Once, the wedding ceremony had taken place, the figures were removed and replaced by the bride and groom themselves.

Dewi Sri is shown with bare shoulders, a waist cloth (kemben), and a stylised lotus-like coiffure. Sadono is shown cross-legged, has bare shoulders, a batik kain (sarong) and a tall fez-like Javanese peci hat. His hair is beautifully delineated and is pulled behind his head in a pony tail. Both figures are embellished with jewellery.

Both figures have been carved with slightly elongated arms, reminiscent of the wayang puppets used on Java.

Examples of loro blonyo are illustrated in Tanudirjo (2017, p. 112), Richter (1993, p. 56),  and Fischer (1994, p. 15).

Both figures are in a fine and stable condition. There are minor losses to the polychrome, the jewellery and some minor shrinkage-related cracking as might be expected.
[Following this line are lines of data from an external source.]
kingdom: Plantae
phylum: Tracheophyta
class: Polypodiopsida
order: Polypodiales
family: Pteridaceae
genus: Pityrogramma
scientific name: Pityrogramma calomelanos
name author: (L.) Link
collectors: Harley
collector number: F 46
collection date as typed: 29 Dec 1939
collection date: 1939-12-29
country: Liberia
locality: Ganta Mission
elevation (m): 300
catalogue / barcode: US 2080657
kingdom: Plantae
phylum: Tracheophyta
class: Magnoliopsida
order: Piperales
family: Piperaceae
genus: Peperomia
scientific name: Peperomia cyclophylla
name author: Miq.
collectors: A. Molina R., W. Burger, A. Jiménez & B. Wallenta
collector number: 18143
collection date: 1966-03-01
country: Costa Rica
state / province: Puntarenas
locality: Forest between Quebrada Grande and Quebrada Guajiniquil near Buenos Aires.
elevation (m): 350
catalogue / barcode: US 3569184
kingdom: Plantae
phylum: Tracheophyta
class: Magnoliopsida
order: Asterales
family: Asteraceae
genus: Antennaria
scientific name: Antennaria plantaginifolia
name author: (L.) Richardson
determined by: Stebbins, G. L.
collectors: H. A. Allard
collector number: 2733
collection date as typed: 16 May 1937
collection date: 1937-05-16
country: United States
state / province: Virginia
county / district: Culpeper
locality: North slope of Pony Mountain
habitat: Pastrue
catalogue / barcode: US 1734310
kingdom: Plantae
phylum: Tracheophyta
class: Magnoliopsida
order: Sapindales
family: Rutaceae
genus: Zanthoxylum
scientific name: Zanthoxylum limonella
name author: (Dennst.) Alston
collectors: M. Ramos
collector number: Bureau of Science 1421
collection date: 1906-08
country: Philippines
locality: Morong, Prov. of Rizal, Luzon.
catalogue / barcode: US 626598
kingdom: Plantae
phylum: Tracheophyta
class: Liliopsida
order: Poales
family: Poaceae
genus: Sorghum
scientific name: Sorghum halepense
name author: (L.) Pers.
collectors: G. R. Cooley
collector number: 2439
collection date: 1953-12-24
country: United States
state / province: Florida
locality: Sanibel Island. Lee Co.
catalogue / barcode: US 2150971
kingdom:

They are highly sculptural and decorative.

References

Carpenter, B., Javanese Antique Furniture and Folk Art: The David B. Smith and James Tirtoprodjo Collections, EDM, 2009.

Fischer, J., The Folk Art of Java, Oxford University Press, 1994.

Richter, A., Arts and Crafts of Indonesia, Thames & Hudson, 1993.

Tanudirjo, D.A., et al, Ancestors and Rituals, Snoeck, 2017.